The lovely Samm Vidal (previously known as Samm Diep) is this month's PoolSynergy host! If I had to give her a title, it would be "THE nicest person in pool." She's a talented, amazing woman and a good, true friend. The only problem is her topic this month is tough! Argh!
She wants us pool bloggers of Pool Synergy to list ten things related to pool, and those ten things have to relate to each other. For example, your 10 favorite ???, 10 reasons why you ???, 10 tips on ???, 10 random pool thoughts???, a list of 10 anything pool-related.
WTHeck, Samm! Give us something easy next time. Sheesh.
You think it's easy?? Try it. I dare you.
I struggled with what ten, relate-able things to share. Well, here it goes:
Top Ten things I Wish I Knew 10-15 Years Ago:
(in random order)
1. Always think three balls ahead. Always. Every shot. I learned this from my friend Shayla Neris who learned this from her coach. I am SO glad she passed this on to me so many years ago!
2. Look at the object ball last.
3. Play straight pool. Your love of pool will go up exponentially.
4. In order to do well in tournaments, you must play in as many as you can. Please hear these words. You cannot learn to handle pressure or learn mental toughness with only a few tournaments a year. You need conditioning over and over in a tournament environment to give yourself the best chance to gain experience.
5. It's okay to take lessons. No one will judge you and your game will improve faster. ;-)
6. Follow through with a smooth stroke and keep your head still. I.e. Condition your pre shot routine! Repeat after me: Condition your pre shot routine. Repeat after me again: Condition your pre shot routine.
7. You WILL get frustrated with this game. You will want to quit numerous times. You wont understand why you can practice so well but not compete in tournaments. It takes experience!

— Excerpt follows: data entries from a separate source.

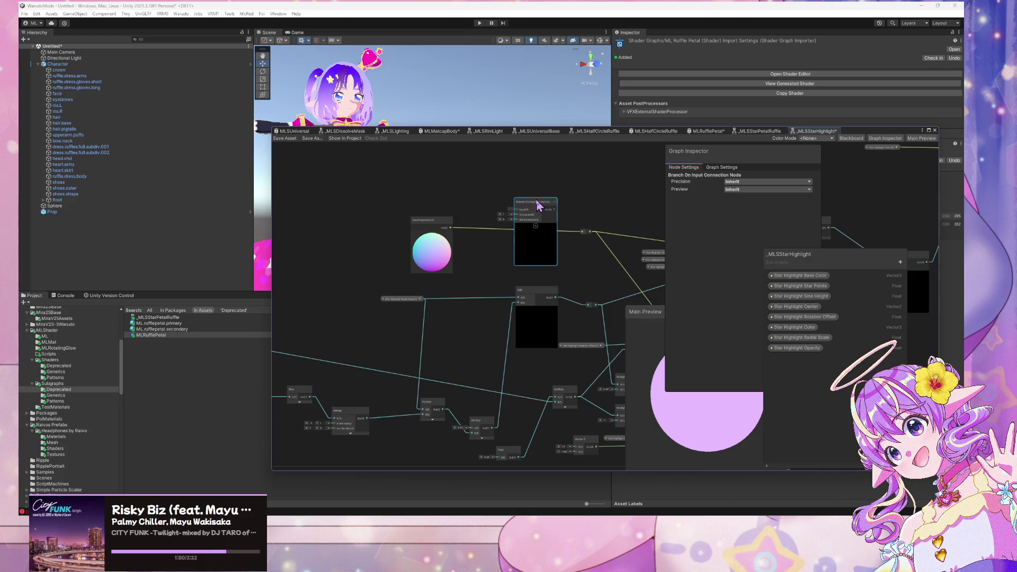
key(Delete)
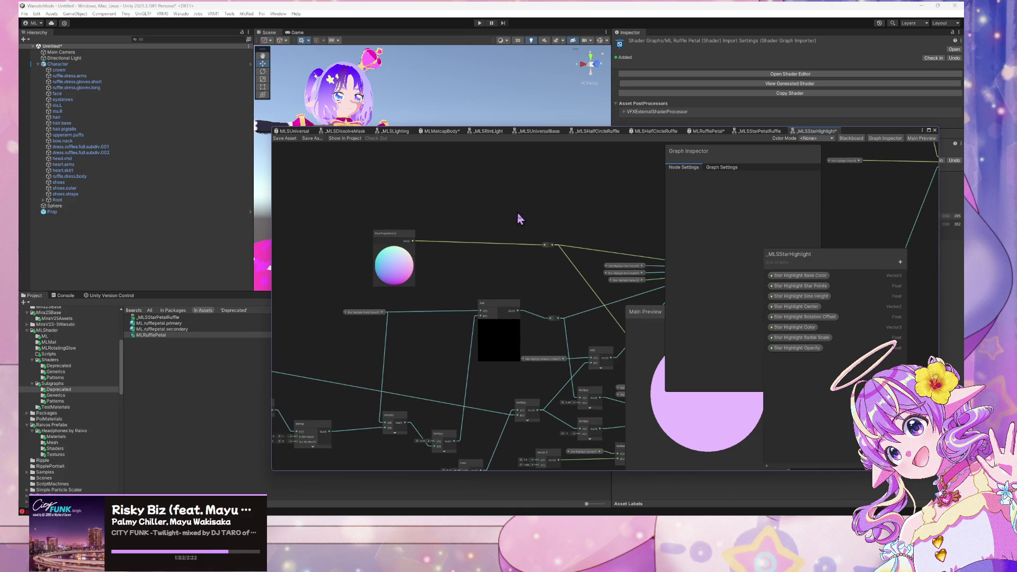
Try a UV node in place of ViewProjectionUV, then undo it.
key(space)
text(uv)
key(Return)
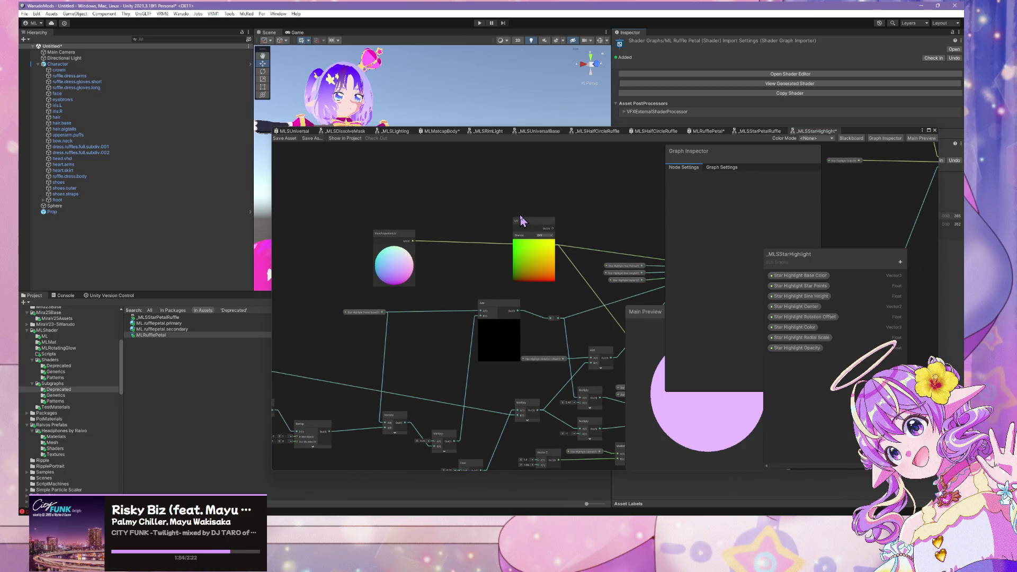
mouse_move(529, 231)
mouse_down()
mouse_move(477, 222)
mouse_move(545, 246)
mouse_up()
drag(597, 220, 475, 192)
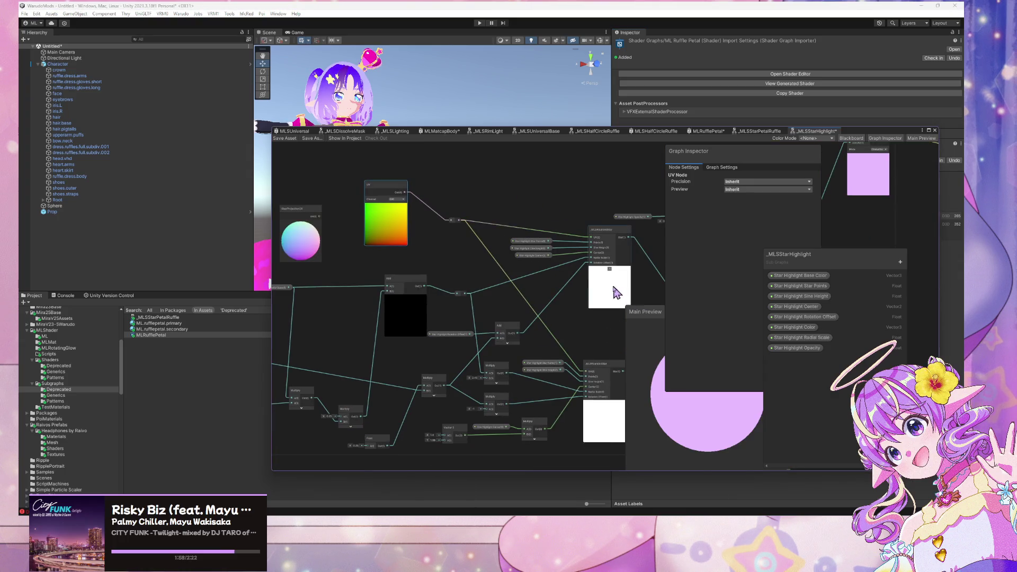
drag(641, 215, 494, 235)
drag(677, 318, 594, 247)
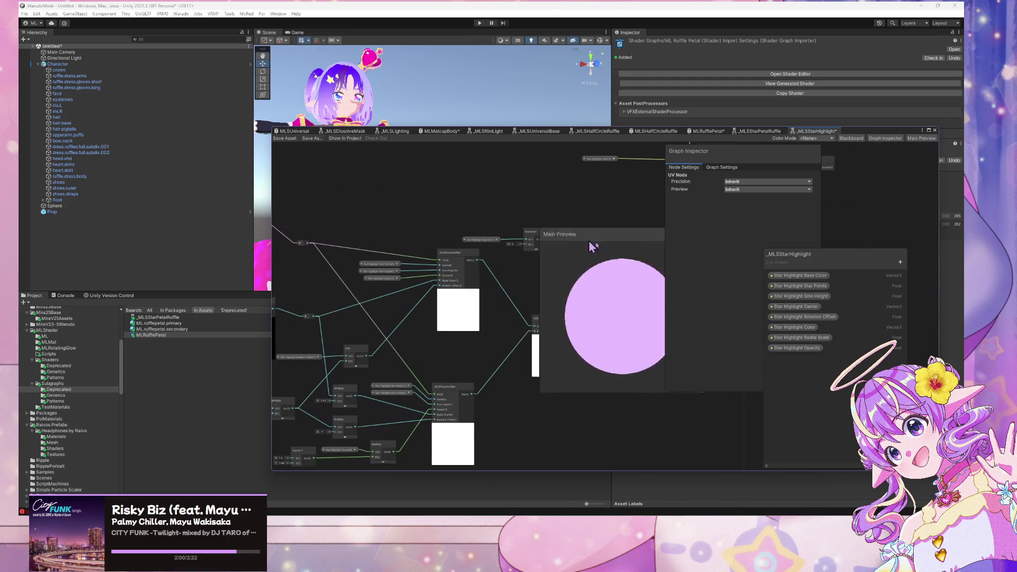
drag(330, 243, 495, 249)
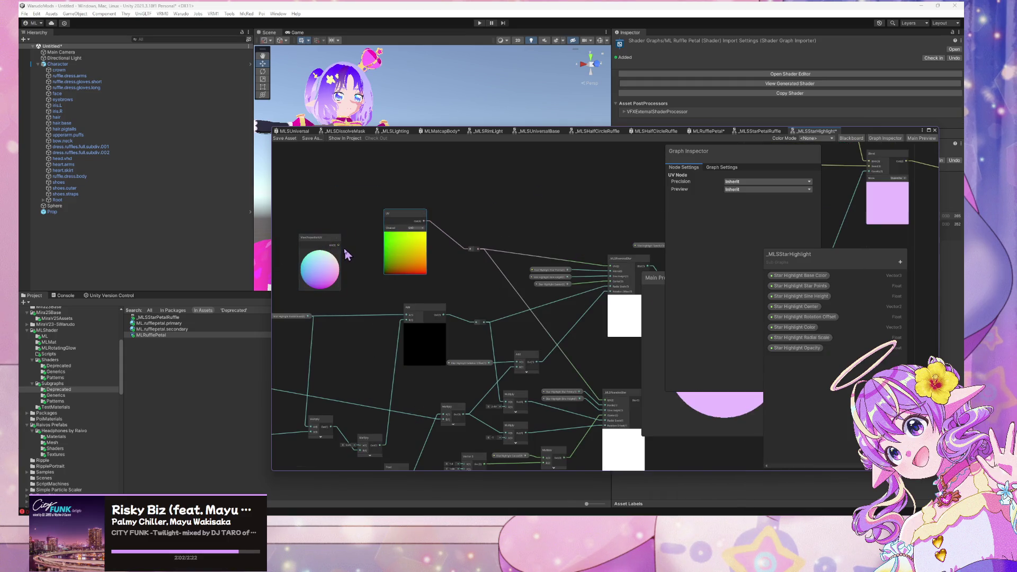
key(ctrl+z)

8. Play in tough-a$$ tournaments when you can. Advice from my friend Cristina Dela Garza, Get out of your comfort zone - playing against tougher players in different/bigger/tougher environments makes you tougher and gives you amazing experiences for when you play in your other regular tournaments or leagues.
9. If you focus entirely on your pre shot routine, then that helps your brain from thinking about other things it shouldn't. Try it, you'll like it; I promise. :) This was the best mental advice I ever received for overcoming jitters, pressure, embarrassment, un-confidence, and thinking too much while at the table. Author and friend Phil Capelle taught me this.
10. Play Your Best. If you play your best, you give your best effort, then you should not be upset at yourself if you lose. I learned from Mental Toughness Training for Sports that if I played lazy or didn't give 100%, then I accepted I didn't play my best and this helped me from getting frustrated or depressed about my play.
Well, I hope some of this helps you (or resonates with you), as it helped me all these years become a seasoned, overall good player. Good luck!